***** Extrait du texte *****
Into the light. Pour l’art de la lumière.

Rares sont les expositions ayant pour thème la lumière qui mettent en scène le rapport de l’être humain à ce médium – le plus universel de tous –, avec une telle ambition : retracer son histoire en 15 installations lumineuses. Ce parcours en cinq étapes,nous mène des origines naturelles jusqu’aux possibilités infinies que la technologie rend possible. Rendez-vous à la Grande Halle de la Villette pour faire de vos journées d’été des nuits illuminées. Into The Light, ou comment se perdre dans la lumière.

Sous l’impulsion d’Encore Productions, à qui l’on doit notamment l’exposition Toutankhamon, la Grande Halle de la Villette semble devenir le pendant du Grand Palais, dans l’est parisien. Structures d’acier et surfaces immenses autorisent des expositions grand public hors normes. D’ailleurs, n’est-ce pas sous la célèbre coupole, temple moderne des arts, que s’était tenue Dynamo. Un siècle de lumière et de mouvement dans l’art 1913-2013 ? Les œuvres de Victor Vasarely, Julio Le Parc, James Turrell ou encore Ann Veronica Janssens avaient redonné goût à l’art cinétique et ouvert la voix aux nombreuses expositions ayant pour thème la lumière, dorénavant enrichies des créations numériques. Une décennie plus tard, rien de nouveau ? Eh bien si ! Aujourd’hui, les œuvres ont toutes pour sources des LED dont la maturité ouvre le champ des possibles en termes de couleurs et d’effets. L’interaction avec les visiteurs n’en est que plus active, la notion de lumière dynamique prend tout son sens. L’expérience du Studio Tetro, qui co-produit l’évènement, aux côtés d’artistes émergents ou confirmés des arts visuels et de la lumière, se lit dans le choix d’œuvres exigeantes, redimensionnées et adaptées pour la Halle.

Photo © Quentin Chevrier

Diapositive de Children Of The Light. Cette sculpture lumineuse cinétique, est l’allégorie d’une éclipse solaire. Un simple cercle et des rubans Led diffusant vers son intérieur ou l’extérieur et une brume artificielle suffisent à créer de multiples ambiances

Photo © Marc Domage

Abîme de Visual System Immersion dans le son et la pulsation lumineuse. La lumière diffusée dans des gorges n’éblouit pas mais hypnotise.


De l’illusion à l’hypnose

L’immersion qu’offre Grid, une œuvre audiovisuelle alliant mouvement cinétique, animation lumière et musique électronique live, conçue par l’artiste lumière Christopher Bauder et le compositeur et musicien Robert Henke, impressionne par sa dimension certes, mais aussi par la plongée dans un rêve numérique illustrant l’intégration des ordinateurs et des machines au cœur de notre environnement quotidien.
*****
> **Consigne 1**
Recopiez à l'identique les lignes des enregistrements, de la ligne qui contient "মানসিক স্বাস্থ্য নিয়ে শিক্ষকদের প্রশিক্ষণ" jusqu'à la fin des enregistrements. Laissez les images de côté.
***** Enregistrements sources *****
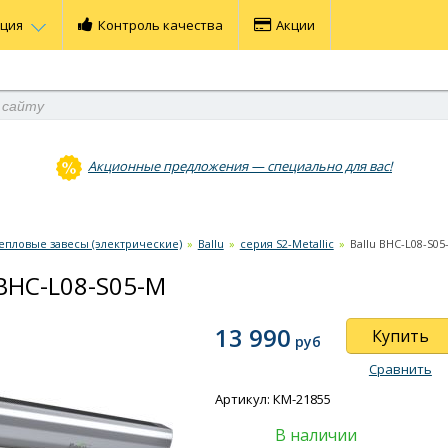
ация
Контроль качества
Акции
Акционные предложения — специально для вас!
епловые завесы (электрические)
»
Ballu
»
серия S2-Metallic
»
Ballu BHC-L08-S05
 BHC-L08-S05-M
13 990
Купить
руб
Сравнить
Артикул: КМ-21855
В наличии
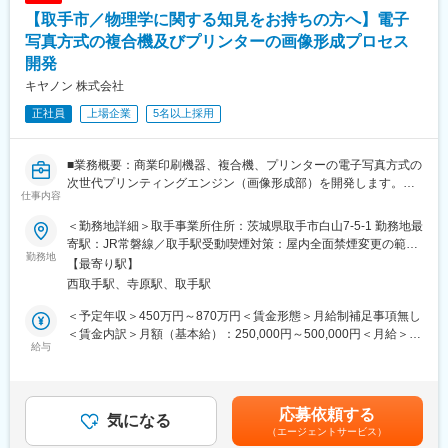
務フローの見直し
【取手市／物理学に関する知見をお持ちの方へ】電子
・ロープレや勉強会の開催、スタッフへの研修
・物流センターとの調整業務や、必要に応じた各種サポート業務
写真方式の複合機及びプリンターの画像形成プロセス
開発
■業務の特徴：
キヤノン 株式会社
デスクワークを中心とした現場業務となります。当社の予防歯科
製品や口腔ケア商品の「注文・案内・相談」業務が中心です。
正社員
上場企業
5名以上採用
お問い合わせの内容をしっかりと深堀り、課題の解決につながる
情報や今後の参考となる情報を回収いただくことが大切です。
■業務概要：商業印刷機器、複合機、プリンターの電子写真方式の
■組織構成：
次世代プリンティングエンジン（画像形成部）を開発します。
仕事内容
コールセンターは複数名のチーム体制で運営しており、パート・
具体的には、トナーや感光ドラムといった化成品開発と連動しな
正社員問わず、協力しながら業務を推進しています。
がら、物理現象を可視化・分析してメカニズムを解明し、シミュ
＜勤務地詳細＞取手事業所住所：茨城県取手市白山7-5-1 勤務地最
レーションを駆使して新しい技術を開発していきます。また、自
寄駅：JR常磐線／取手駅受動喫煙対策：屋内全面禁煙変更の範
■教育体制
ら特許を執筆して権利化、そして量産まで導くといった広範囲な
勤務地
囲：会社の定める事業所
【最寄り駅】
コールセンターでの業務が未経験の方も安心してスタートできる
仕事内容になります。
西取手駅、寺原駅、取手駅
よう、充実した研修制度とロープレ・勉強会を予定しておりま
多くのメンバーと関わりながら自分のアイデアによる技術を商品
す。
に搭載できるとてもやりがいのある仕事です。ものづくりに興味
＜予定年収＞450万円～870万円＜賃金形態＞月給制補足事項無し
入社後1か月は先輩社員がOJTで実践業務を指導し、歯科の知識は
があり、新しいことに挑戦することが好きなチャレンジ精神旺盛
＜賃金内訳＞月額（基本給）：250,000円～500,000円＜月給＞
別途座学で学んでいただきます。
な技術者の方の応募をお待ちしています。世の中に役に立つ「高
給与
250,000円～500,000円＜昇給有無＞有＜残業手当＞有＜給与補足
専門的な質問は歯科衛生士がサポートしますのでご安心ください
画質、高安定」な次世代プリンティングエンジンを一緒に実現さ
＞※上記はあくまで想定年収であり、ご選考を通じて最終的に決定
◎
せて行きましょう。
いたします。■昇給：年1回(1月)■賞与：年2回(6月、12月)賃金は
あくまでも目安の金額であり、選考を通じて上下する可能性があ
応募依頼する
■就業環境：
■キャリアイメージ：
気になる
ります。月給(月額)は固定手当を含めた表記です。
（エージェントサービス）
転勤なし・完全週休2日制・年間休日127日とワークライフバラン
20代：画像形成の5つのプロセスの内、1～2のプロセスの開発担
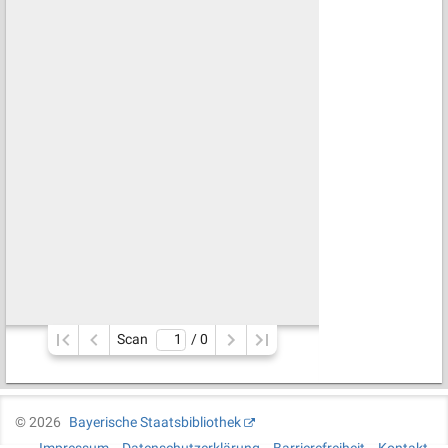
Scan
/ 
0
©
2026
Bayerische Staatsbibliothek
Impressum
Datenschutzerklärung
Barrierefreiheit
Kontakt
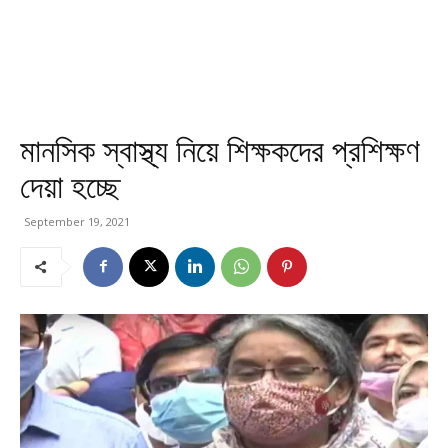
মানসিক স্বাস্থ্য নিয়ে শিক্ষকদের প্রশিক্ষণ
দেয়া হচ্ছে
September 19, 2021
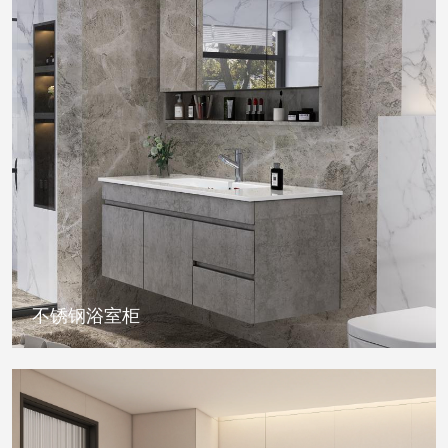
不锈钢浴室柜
*****
> **Consigne 2**
Répondez à ces questions sur l'article consacré à l'exposition Into the Light :
(a) Combien d'installations lumineuses retracent l'histoire de la lumière dans l'exposition ?
(b) Quelle sculpture lumineuse cinétique est l'allégorie d'une éclipse solaire ?
(c) Quels deux créateurs ont conçu Grid ?

> **Corrigé 1**
মানসিক স্বাস্থ্য নিয়ে শিক্ষকদের প্রশিক্ষণ
দেয়া হচ্ছে
September 19, 2021
不锈钢浴室柜

> **Corrigé 2**
(a) 15 installations lumineuses.
(b) Children Of The Light.
(c) L'artiste lumière Christopher Bauder et le compositeur et musicien Robert Henke.